Synthesis and optimization of multiple-valued combinational and sequential reversible circuits with don't cares

In this paper, a synthesis method for combinational multiple-valued reversible logic (MVRL) circuits is proposed. This algorithm can use the don't care values in the synthesis process to obtain the optimal circuit with respect to quantum cost. The binary Fredkin gate is extended to the MVRL Fredkin gate, and its synthesis using 2×2 gates is proposed. Additionally, we have used the algorithm to design sequential MVRL circuits based on the state transition table. We propose three generalized designs for T, D, and JK flip flops (FF). The generalized r-valued T-FF is designed using 2r−3 controlled Cycle gates (r stands for radix). The r-valued D-FF is designed using the new version of the MVRL Fredkin gate. The ternary JK-FF, which performs nine distinct functions, is designed using only seven controlled Cycle gates.
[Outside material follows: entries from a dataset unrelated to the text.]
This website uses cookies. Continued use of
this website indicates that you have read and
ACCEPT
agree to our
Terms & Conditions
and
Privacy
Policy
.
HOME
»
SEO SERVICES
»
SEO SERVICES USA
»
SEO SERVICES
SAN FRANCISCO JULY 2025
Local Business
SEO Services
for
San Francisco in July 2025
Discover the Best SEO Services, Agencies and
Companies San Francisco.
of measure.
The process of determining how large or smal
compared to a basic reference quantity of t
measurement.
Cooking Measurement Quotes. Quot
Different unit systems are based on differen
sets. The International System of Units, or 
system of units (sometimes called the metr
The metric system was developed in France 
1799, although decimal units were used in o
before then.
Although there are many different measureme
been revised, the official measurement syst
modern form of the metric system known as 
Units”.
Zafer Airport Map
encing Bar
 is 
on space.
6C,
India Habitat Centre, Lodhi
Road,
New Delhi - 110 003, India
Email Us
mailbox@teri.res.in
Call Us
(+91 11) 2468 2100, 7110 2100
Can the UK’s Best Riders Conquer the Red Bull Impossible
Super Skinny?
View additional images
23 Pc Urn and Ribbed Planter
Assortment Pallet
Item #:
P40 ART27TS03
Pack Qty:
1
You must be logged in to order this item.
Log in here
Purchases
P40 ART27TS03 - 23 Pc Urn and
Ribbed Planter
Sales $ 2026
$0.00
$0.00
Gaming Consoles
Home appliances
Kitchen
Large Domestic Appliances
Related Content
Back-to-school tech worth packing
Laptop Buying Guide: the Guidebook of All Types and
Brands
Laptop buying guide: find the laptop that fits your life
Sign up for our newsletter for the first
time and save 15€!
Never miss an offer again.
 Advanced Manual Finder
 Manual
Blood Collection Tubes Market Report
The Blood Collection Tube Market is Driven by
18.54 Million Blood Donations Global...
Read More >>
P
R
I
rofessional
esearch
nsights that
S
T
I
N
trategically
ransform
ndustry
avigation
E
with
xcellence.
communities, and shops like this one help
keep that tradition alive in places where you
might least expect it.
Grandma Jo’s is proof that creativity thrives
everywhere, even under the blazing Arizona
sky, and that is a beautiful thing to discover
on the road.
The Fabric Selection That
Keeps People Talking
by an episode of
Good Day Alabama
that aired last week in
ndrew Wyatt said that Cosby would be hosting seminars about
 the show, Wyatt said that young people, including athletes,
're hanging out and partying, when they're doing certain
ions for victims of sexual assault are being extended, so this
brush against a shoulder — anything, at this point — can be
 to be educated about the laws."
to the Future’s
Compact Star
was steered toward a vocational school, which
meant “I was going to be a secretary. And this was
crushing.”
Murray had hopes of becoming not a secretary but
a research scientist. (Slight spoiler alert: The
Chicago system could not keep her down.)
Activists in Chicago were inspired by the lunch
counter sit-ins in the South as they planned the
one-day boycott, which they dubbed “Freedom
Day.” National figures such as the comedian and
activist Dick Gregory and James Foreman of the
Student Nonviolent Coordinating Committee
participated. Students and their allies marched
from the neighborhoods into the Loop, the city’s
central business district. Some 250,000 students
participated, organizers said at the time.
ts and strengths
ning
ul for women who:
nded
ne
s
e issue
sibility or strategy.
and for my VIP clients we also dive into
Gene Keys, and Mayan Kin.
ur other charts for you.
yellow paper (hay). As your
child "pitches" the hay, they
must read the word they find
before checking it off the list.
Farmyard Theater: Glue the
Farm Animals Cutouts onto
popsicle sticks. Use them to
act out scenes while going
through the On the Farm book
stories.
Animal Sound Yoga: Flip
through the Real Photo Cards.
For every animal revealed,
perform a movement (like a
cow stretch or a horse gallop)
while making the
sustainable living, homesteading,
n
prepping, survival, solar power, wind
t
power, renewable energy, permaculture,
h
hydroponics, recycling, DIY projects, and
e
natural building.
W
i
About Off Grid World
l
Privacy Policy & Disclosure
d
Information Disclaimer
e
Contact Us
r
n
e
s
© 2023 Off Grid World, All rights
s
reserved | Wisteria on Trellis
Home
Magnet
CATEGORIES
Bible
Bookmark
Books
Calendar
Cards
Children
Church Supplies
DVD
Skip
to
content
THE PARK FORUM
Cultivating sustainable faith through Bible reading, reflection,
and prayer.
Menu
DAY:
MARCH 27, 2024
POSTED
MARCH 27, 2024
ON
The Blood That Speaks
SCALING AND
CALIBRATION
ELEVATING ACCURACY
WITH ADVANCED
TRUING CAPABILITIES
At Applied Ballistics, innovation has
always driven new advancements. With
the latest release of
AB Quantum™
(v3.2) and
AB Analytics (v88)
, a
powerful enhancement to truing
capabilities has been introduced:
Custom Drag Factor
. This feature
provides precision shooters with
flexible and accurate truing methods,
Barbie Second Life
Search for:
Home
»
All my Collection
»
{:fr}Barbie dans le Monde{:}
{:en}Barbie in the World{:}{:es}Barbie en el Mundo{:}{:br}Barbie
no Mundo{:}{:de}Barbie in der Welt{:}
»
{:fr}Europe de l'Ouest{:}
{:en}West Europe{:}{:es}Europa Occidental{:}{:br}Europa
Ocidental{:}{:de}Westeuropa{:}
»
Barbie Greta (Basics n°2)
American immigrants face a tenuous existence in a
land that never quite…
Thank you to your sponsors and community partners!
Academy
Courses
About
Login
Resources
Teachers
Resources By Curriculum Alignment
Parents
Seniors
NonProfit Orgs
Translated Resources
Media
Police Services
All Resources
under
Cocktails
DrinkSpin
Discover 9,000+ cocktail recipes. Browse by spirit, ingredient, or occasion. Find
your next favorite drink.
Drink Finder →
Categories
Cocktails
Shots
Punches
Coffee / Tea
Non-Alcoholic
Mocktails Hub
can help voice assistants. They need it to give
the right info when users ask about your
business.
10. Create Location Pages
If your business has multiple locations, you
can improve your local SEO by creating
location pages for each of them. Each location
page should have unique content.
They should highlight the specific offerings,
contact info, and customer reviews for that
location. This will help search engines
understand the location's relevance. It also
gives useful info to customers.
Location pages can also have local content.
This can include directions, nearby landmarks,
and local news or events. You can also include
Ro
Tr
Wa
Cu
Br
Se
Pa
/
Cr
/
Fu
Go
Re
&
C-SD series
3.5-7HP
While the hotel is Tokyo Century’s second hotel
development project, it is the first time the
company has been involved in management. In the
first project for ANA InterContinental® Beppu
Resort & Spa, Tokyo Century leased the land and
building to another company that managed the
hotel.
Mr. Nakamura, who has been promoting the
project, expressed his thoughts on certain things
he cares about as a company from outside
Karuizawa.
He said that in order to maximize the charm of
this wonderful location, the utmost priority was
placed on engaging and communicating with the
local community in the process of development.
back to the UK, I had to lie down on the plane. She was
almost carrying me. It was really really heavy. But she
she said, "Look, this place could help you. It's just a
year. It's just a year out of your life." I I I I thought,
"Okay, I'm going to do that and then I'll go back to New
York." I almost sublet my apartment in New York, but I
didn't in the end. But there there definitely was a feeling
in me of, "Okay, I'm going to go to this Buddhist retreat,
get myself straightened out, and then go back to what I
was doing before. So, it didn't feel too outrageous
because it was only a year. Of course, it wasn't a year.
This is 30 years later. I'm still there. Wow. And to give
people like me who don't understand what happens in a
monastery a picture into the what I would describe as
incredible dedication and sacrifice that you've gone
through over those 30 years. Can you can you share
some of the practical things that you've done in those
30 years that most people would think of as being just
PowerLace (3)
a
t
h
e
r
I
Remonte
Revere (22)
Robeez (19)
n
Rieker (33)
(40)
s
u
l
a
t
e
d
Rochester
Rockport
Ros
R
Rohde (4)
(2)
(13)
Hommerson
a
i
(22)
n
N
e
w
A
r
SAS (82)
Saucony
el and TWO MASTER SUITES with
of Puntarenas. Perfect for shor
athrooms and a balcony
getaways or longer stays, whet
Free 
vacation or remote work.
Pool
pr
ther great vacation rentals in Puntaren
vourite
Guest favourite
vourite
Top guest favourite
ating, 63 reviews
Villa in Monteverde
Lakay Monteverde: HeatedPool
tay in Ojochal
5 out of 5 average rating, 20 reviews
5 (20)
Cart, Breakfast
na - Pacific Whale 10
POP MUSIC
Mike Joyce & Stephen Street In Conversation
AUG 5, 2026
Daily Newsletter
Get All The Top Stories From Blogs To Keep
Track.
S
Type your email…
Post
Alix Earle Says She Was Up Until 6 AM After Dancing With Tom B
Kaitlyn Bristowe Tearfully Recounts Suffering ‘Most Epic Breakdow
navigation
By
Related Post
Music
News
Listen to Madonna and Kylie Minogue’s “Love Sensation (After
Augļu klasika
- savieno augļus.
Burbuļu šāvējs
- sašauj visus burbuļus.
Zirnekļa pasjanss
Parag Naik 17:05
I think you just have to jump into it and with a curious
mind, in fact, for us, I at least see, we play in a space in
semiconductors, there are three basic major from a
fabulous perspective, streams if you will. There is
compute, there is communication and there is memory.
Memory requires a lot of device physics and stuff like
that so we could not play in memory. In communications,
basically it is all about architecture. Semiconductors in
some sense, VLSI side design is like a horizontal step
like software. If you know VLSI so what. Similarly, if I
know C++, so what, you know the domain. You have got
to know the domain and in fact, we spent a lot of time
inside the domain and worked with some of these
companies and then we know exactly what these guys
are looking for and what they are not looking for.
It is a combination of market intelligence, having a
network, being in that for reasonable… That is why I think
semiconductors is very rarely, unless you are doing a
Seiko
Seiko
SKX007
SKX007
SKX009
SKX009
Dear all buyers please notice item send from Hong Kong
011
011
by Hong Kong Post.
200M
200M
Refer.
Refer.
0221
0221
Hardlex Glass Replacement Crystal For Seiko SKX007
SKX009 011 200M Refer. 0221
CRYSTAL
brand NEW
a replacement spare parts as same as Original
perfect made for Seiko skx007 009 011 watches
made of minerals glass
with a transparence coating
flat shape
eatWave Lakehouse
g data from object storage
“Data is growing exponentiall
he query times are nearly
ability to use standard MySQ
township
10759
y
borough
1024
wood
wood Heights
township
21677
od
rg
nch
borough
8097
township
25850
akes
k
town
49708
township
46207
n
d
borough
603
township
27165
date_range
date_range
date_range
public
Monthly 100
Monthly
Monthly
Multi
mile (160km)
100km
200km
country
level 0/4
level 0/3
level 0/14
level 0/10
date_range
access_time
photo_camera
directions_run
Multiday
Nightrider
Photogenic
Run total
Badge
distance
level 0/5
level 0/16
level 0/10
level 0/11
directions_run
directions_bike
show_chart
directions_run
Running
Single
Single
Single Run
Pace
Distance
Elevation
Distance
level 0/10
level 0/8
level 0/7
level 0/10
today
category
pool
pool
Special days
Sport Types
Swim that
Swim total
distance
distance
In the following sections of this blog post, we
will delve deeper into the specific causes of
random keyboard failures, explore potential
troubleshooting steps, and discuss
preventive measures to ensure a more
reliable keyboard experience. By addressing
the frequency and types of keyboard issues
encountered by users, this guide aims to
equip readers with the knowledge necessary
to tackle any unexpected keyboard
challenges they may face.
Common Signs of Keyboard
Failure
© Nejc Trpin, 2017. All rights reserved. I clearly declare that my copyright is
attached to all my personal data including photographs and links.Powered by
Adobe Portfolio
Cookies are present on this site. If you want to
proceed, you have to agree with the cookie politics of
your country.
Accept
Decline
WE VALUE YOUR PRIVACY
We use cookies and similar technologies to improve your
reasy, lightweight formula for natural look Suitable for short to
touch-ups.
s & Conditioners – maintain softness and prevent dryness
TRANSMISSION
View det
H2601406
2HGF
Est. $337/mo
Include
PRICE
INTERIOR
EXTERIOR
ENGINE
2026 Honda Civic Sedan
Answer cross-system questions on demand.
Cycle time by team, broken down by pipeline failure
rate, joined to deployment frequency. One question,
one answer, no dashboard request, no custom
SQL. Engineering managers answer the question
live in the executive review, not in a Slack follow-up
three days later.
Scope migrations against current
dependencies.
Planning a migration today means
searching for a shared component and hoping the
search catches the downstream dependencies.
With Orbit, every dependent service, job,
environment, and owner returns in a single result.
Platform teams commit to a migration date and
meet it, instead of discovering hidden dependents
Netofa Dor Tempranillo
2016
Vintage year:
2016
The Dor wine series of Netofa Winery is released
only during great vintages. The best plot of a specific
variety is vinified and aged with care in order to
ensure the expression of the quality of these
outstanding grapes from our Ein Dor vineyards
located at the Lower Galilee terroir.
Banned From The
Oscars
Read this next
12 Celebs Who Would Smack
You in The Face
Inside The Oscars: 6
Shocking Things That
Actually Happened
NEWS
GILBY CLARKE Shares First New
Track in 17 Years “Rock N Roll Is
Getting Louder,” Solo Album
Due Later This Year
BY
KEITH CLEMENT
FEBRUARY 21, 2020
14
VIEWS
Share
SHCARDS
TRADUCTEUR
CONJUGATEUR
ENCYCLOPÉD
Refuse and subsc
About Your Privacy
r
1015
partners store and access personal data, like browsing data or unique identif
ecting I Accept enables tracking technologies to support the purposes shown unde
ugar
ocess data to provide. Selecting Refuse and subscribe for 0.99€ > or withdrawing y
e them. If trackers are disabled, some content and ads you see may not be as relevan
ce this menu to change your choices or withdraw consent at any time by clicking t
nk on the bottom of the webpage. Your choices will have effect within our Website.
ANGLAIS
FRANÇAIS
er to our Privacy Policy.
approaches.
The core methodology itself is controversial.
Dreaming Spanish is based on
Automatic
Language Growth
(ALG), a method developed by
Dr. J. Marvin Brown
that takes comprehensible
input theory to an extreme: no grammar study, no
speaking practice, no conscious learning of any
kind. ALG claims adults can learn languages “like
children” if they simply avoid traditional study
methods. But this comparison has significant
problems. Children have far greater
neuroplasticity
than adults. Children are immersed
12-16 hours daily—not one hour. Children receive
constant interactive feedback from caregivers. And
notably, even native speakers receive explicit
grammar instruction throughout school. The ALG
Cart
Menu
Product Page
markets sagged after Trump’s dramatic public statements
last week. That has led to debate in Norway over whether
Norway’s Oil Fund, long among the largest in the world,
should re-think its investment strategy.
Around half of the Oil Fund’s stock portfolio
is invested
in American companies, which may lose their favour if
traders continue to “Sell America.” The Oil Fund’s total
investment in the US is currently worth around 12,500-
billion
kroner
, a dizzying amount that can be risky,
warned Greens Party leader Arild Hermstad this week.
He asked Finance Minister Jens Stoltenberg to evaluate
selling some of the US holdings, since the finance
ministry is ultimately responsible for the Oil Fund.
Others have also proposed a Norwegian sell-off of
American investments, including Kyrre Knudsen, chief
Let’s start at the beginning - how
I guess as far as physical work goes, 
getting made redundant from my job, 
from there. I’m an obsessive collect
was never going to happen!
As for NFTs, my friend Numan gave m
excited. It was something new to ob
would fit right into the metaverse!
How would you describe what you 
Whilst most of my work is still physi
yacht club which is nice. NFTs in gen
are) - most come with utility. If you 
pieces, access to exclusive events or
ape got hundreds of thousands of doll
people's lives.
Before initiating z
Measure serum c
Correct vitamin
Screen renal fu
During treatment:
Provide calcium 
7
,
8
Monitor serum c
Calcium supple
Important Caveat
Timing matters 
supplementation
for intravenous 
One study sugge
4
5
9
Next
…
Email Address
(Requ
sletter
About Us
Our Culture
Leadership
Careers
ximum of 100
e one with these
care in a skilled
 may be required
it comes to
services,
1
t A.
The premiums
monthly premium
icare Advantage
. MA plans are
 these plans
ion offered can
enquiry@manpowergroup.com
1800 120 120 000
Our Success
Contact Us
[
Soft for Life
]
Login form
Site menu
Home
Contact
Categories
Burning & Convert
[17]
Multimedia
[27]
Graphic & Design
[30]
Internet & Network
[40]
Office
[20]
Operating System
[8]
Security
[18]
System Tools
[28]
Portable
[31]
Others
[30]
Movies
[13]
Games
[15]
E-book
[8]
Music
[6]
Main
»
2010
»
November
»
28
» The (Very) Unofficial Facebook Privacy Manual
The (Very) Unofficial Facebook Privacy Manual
These FFs are the essential circuits to design MVRL state machines, and we synthesize the circuits with the minimal number of constant inputs and garbage outputs.

► A synthesis method for multiple-valued reversible logic (MVRL) circuits is proposed. ► Algorithm can use the don't care values. ► Fredkin gate is extended to the MVRL Fredkin gate. ► Synthesis of new Fredkin gate using 2×2 gates is proposed. ► Algorithm is used to design sequential MVRL circuits based on the state transition table.